The cost of treating alcohol problems for middle-aged people is 13 times higher than the bill for treating teenagers and young adults, a charity has said.
Between 2010 and 2011, the taxpayers' bill for the treatment of people aged 55 to 74 who were admitted to hospital for alcohol-related reasons was £825.6 million - 13 times higher than the £63.8 million bill for 16 to 24-year-olds, said Alcohol Concern.
There were 454,317 middle-aged people admitted to hospitals in England compared with 54,682 young adults.
The research, conducted by the charity, also found that the cost for treating men was almost twice as high as the cost for treating women.
The total cost of inpatient admissions partly or wholly attributable to alcohol was £2 billion, a spokesman said.
The charity released a map of alcohol-related health costs so people can see a breakdown of the number of alcohol-related deaths and the number of hospital admissions attributed to alcohol for their region.
Alcohol Concern chief executive Eric Appleby said: "It is the common perception that young people are responsible for the increasing cost of alcohol misuse, but our findings show that in reality this is not the case. It is the middle-aged, and often middle class drinker, regularly drinking above recommended limits, who are actually requiring complex and expensive NHS care.
"There needs to be more investment in local alcohol care pathways and services by local authorities for this group, to prevent them from ending up as an in-patient."
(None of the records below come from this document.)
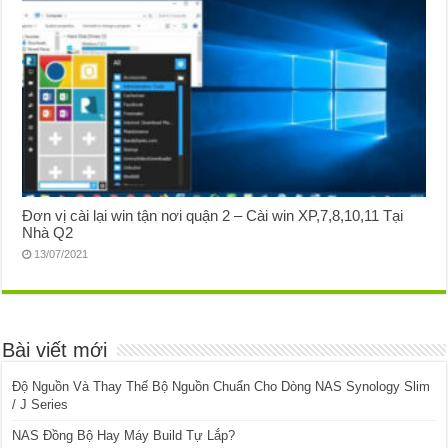
Đơn vị cài lại win tận nơi quận 2 – Cài win XP,7,8,10,11 Tại
Nhà Q2
13/07/2021
Bài viết mới
Độ Nguồn Và Thay Thế Bộ Nguồn Chuẩn Cho Dòng NAS Synology Slim
/ J Series
NAS Đồng Bộ Hay Máy Build Tự Lắp?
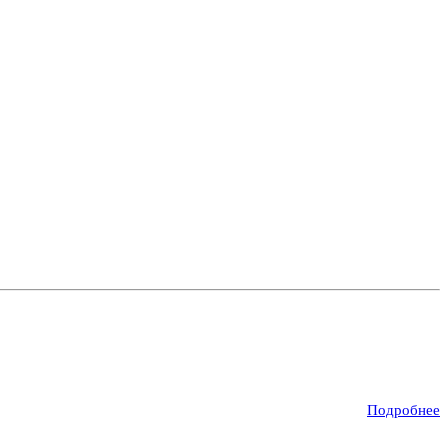
Подробнее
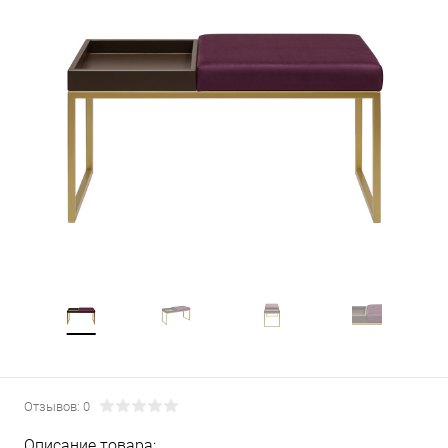
Отзывов: 0
Описание товара:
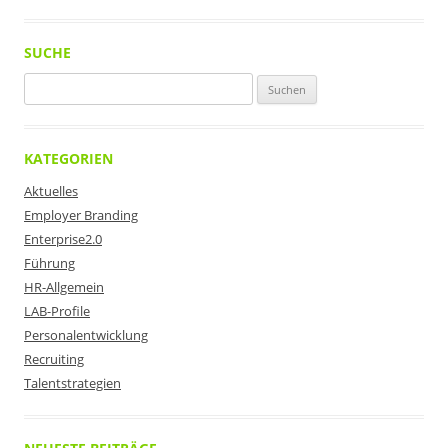
SUCHE
Suchen
nach:
KATEGORIEN
Aktuelles
Employer Branding
Enterprise2.0
Führung
HR-Allgemein
LAB-Profile
Personalentwicklung
Recruiting
Talentstrategien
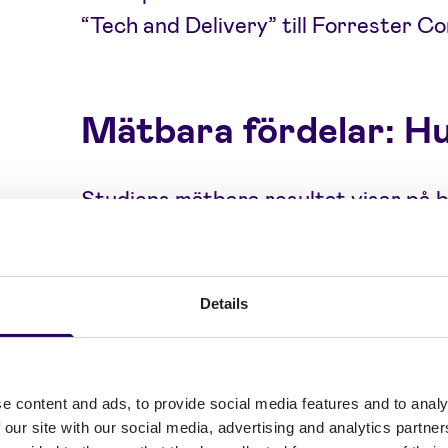
“Tech and Delivery” till Forrester Co
Mätbara fördelar: H
Studiens mätbara resultat visar på 
för Signicats kunder, där resultatet
Bedrägerikostnaderna minskade me
Details
att bedrägerifrekevensen.
Kundkonverteringsfrekvensen ök
Arbetskostnadsbesparing tack var
e content and ads, to provide social media features and to analy
det faktum att man undvek att skri
 our site with our social media, advertising and analytics partn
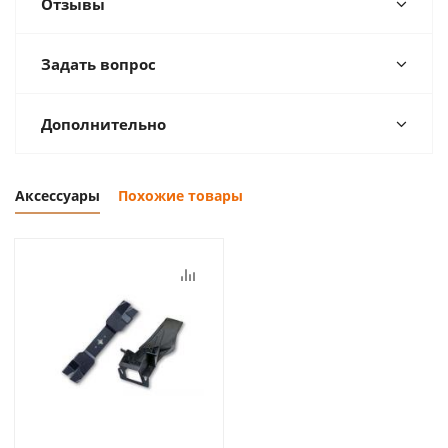
Отзывы
Задать вопрос
Дополнительно
Аксессуары
Похожие товары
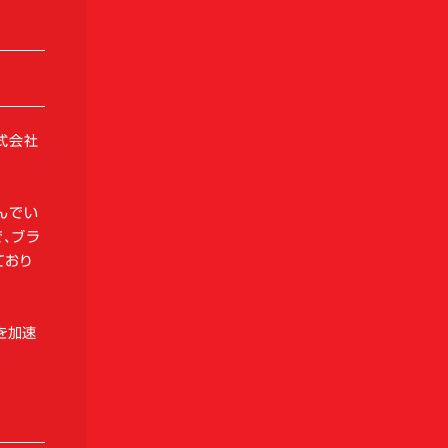
株式会社
んでい
で、ブラ
ており
を加速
Professor Sir Ian Gilmore, president of the British Gastroenterology Society, added: "It is the unwitting chronic middle-aged drinkers who are taking serious risks with their health.
"They present in hospital with conditions attributable to their alcohol consumption such as stroke, heart disease, cancer and liver disease. People simply do not realise that chronic drinking significantly increases their chances of suffering health problems. Indeed it is these people who are costing the NHS the most."